Howard the Duck is a satirical character, and in this issue he and Spider-Man teamed up (sort of) to fight a man who called himself Status Quo. Status Quo was a deeply conservative librarian who hated the fads of the late '70s (e.g., hula-hooping, roller-skating, disco, Frisbee, jogging), and raised an army of "antifaddists" to attack the people in Central Park who happened to be engaging in these fads. As Spider-Man rescues the joggers, etc., of New York City, Howard (who drove Quo in his taxi all the way from Ohio to NYC) confronts the madman until Spider-Man is able to subdue him for the cops. Needless to say, 'tis a silly issue.
A typical example of this issue's humor.
Alan Kupperberg, Marvel's resident satirist, wrote and illustrated the whole thing himself. Mike and I thought it was a very weird comic. I'm guessing we were still a bit too young to "get it"--not that it's a work of subtle satirical genius or anything. We just didn't know what to make of it.

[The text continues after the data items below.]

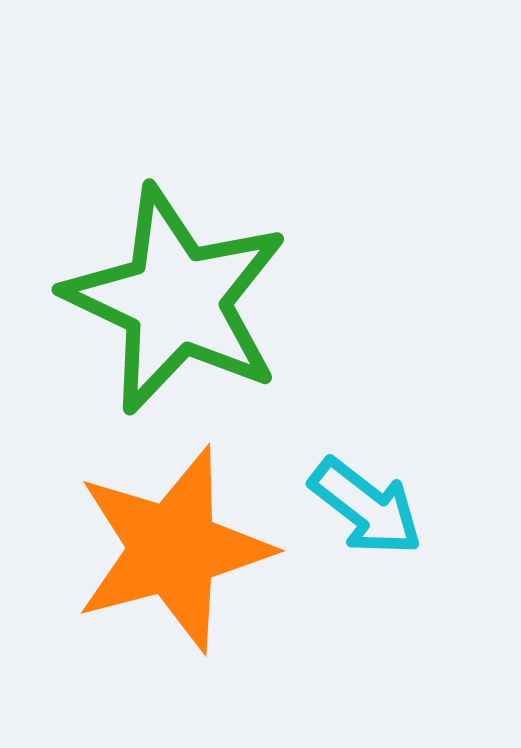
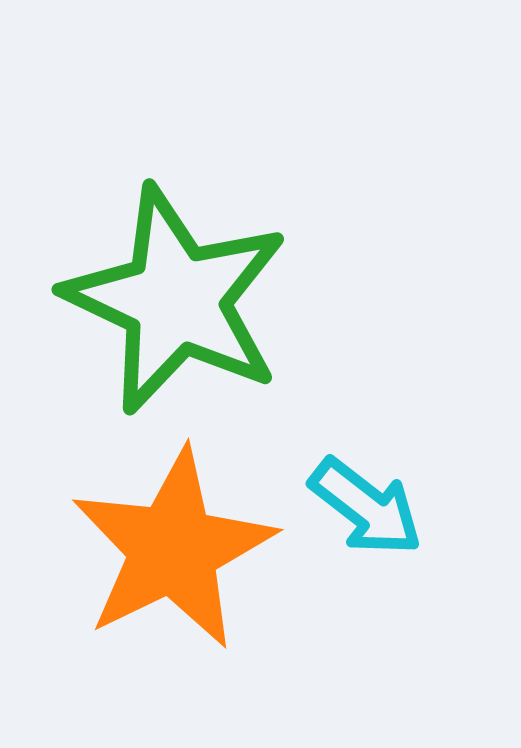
orange star: rotated 11 degrees counterclockwise
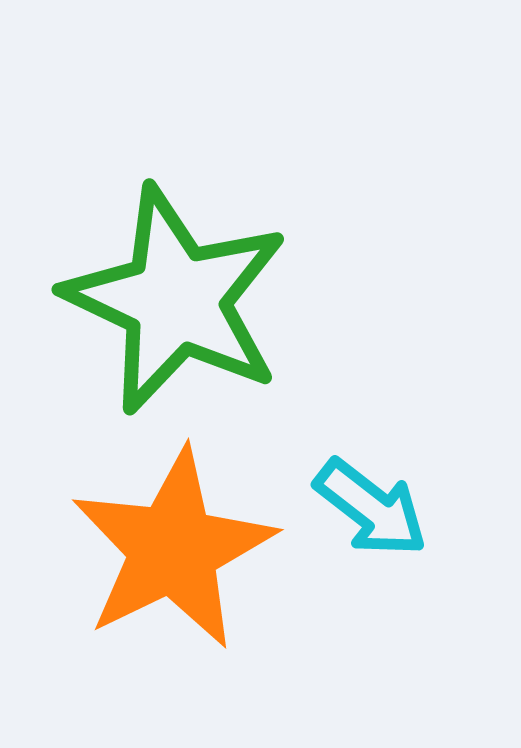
cyan arrow: moved 5 px right, 1 px down
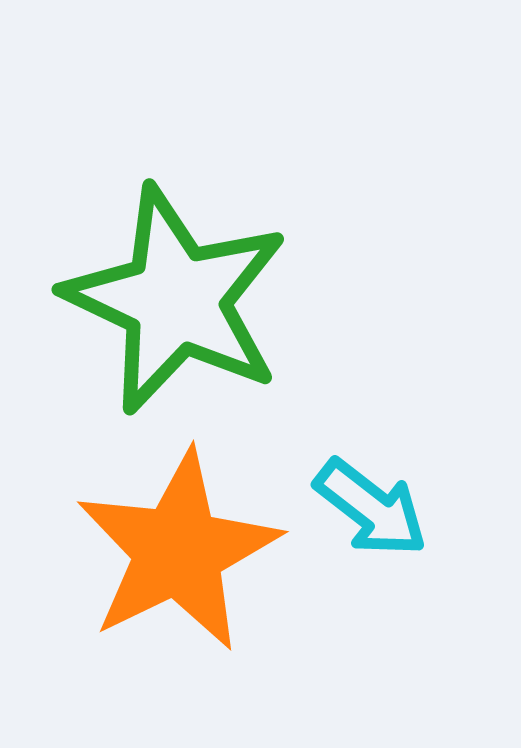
orange star: moved 5 px right, 2 px down
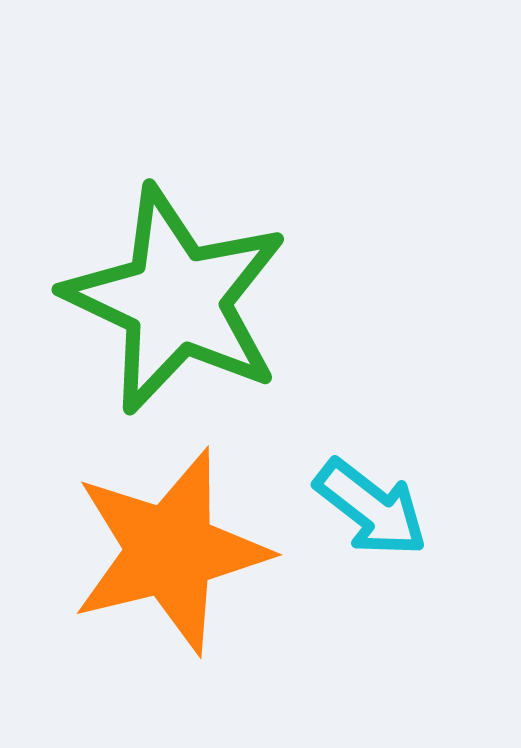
orange star: moved 8 px left; rotated 12 degrees clockwise
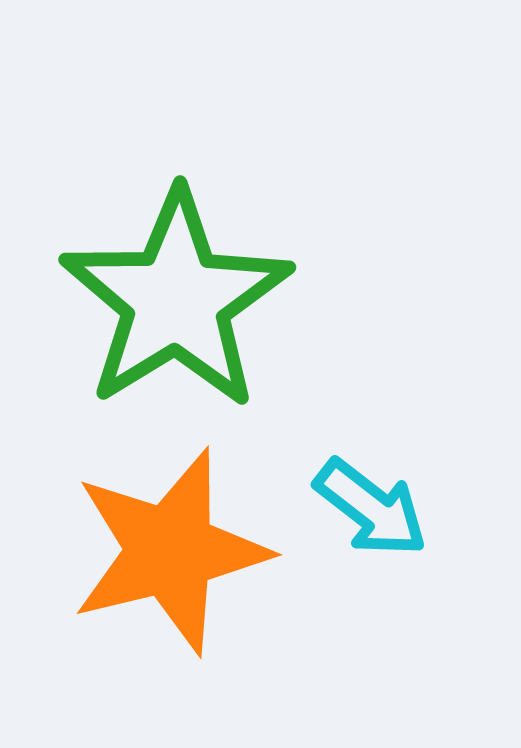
green star: rotated 15 degrees clockwise
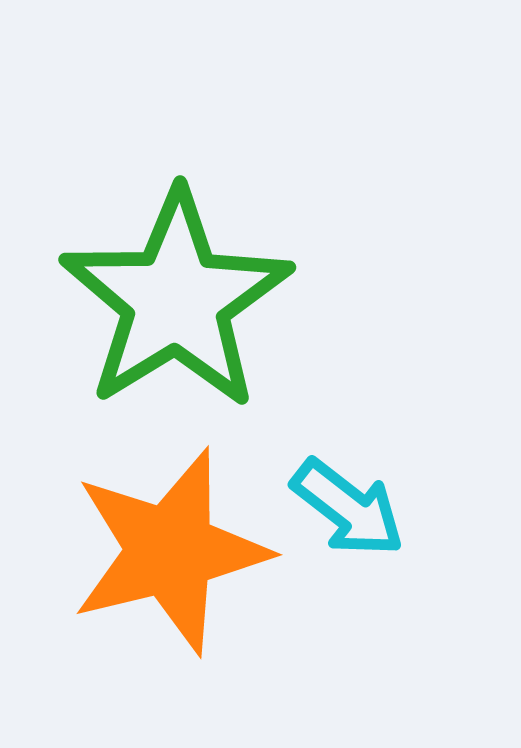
cyan arrow: moved 23 px left
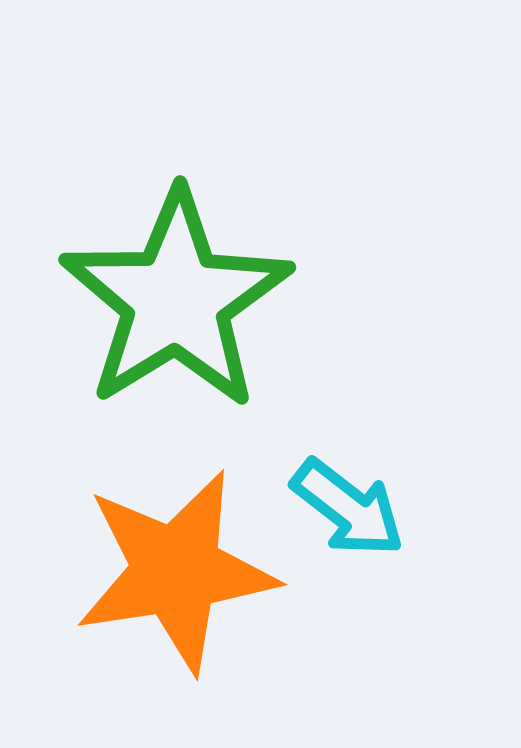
orange star: moved 6 px right, 20 px down; rotated 5 degrees clockwise
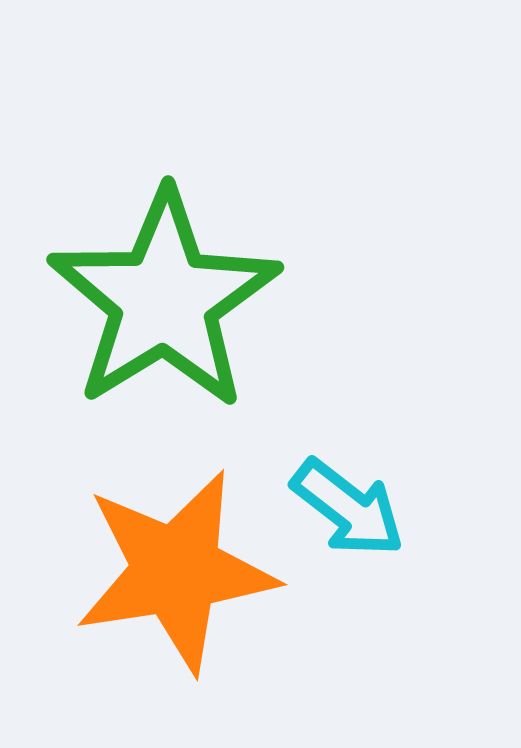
green star: moved 12 px left
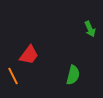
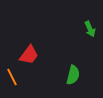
orange line: moved 1 px left, 1 px down
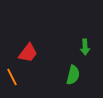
green arrow: moved 5 px left, 18 px down; rotated 21 degrees clockwise
red trapezoid: moved 1 px left, 2 px up
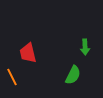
red trapezoid: rotated 130 degrees clockwise
green semicircle: rotated 12 degrees clockwise
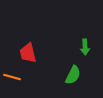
orange line: rotated 48 degrees counterclockwise
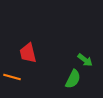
green arrow: moved 13 px down; rotated 49 degrees counterclockwise
green semicircle: moved 4 px down
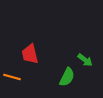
red trapezoid: moved 2 px right, 1 px down
green semicircle: moved 6 px left, 2 px up
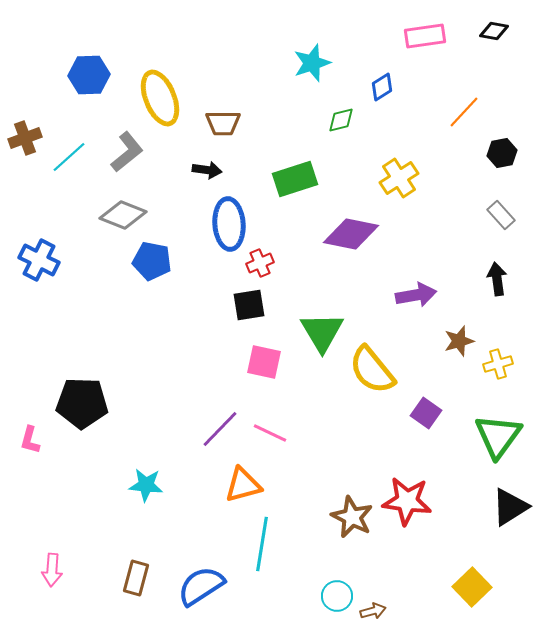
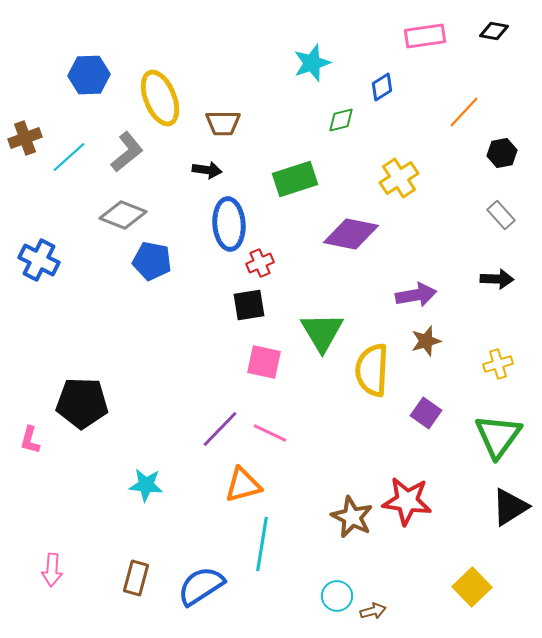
black arrow at (497, 279): rotated 100 degrees clockwise
brown star at (459, 341): moved 33 px left
yellow semicircle at (372, 370): rotated 42 degrees clockwise
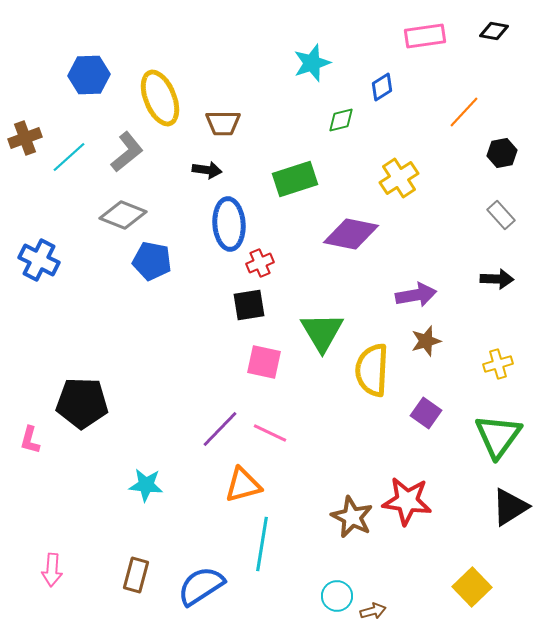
brown rectangle at (136, 578): moved 3 px up
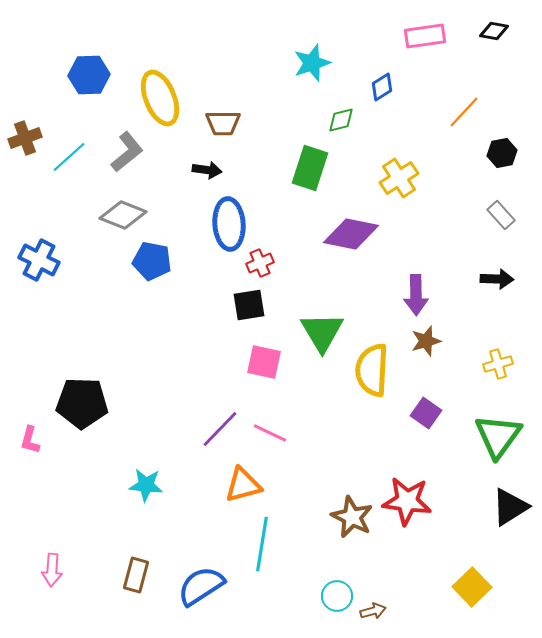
green rectangle at (295, 179): moved 15 px right, 11 px up; rotated 54 degrees counterclockwise
purple arrow at (416, 295): rotated 99 degrees clockwise
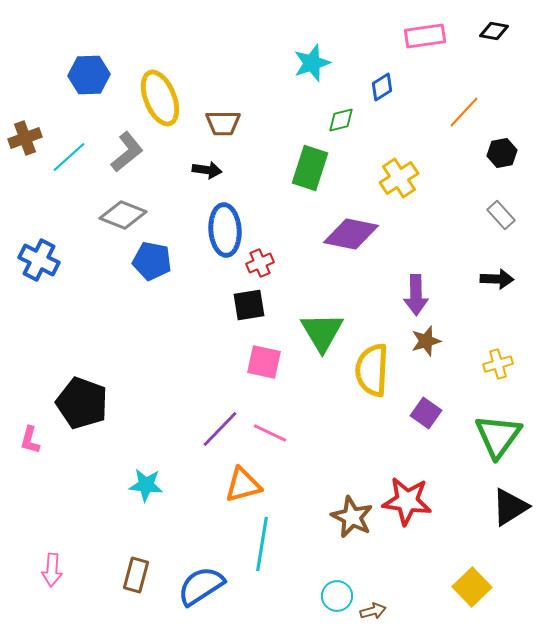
blue ellipse at (229, 224): moved 4 px left, 6 px down
black pentagon at (82, 403): rotated 18 degrees clockwise
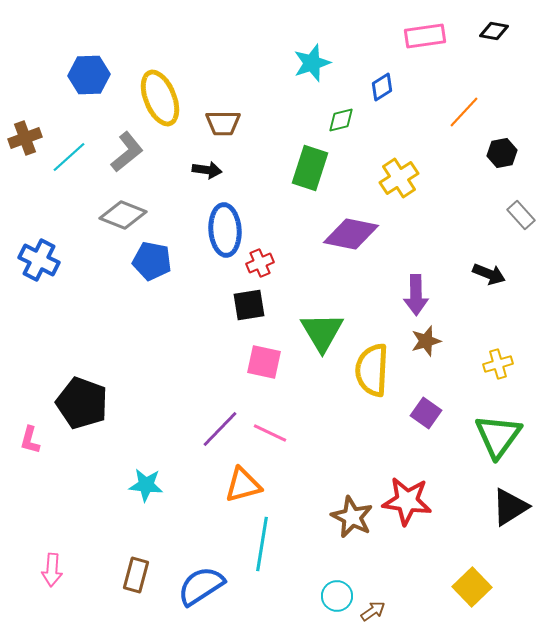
gray rectangle at (501, 215): moved 20 px right
black arrow at (497, 279): moved 8 px left, 5 px up; rotated 20 degrees clockwise
brown arrow at (373, 611): rotated 20 degrees counterclockwise
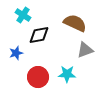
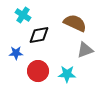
blue star: rotated 16 degrees clockwise
red circle: moved 6 px up
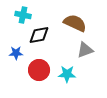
cyan cross: rotated 21 degrees counterclockwise
red circle: moved 1 px right, 1 px up
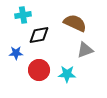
cyan cross: rotated 21 degrees counterclockwise
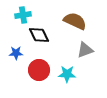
brown semicircle: moved 2 px up
black diamond: rotated 75 degrees clockwise
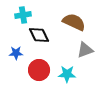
brown semicircle: moved 1 px left, 1 px down
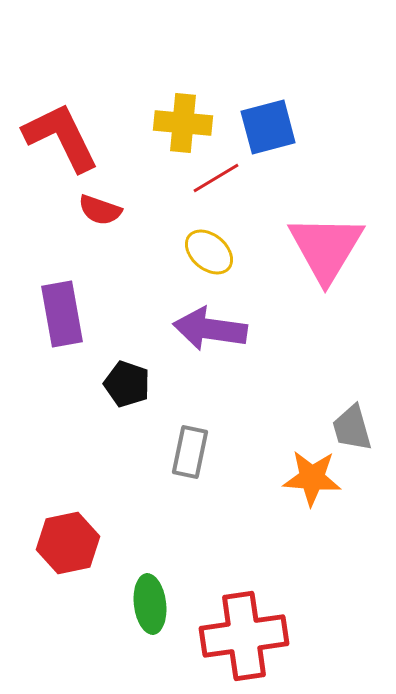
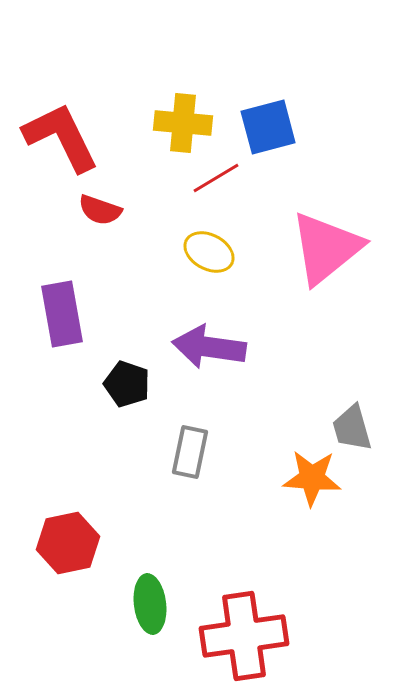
pink triangle: rotated 20 degrees clockwise
yellow ellipse: rotated 12 degrees counterclockwise
purple arrow: moved 1 px left, 18 px down
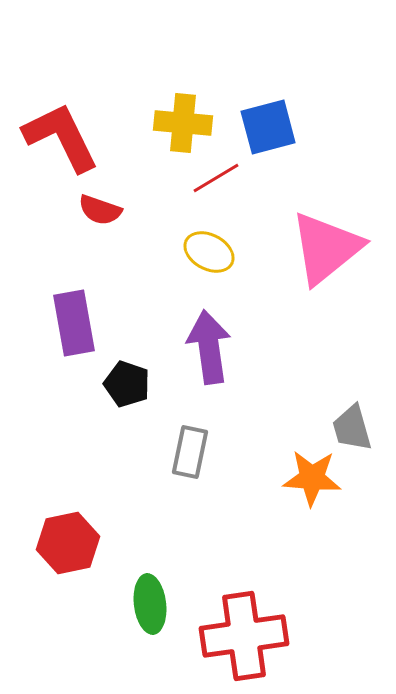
purple rectangle: moved 12 px right, 9 px down
purple arrow: rotated 74 degrees clockwise
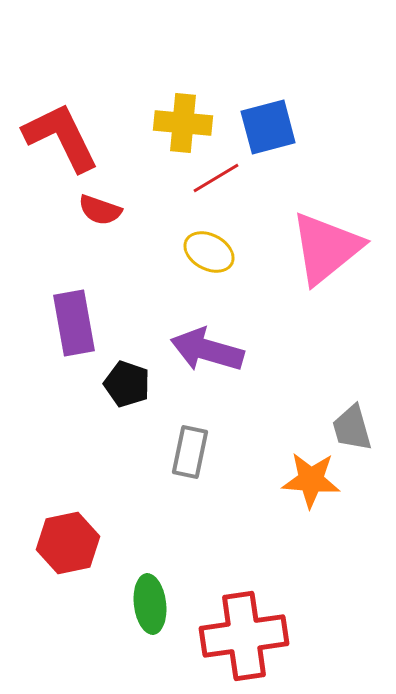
purple arrow: moved 2 px left, 3 px down; rotated 66 degrees counterclockwise
orange star: moved 1 px left, 2 px down
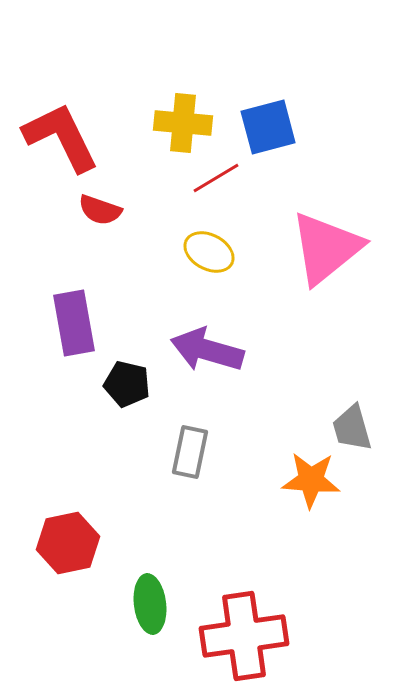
black pentagon: rotated 6 degrees counterclockwise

Later, after I'd become a comic book collector, I found a copy of the first issue of the black and white Howard the Duck magazine, written by Bill Mantlo and illustrated by two of my favorites, Michael Golden and Klaus Janson. By then I "got it" (particularly since by then I had already become a fan of the Batman TV show, the greatest work of satire in American popular culture). But Marvel Team-Up 96, being my first exposure to the weirdest character in the Marvel Universe, stuck in my head forever after.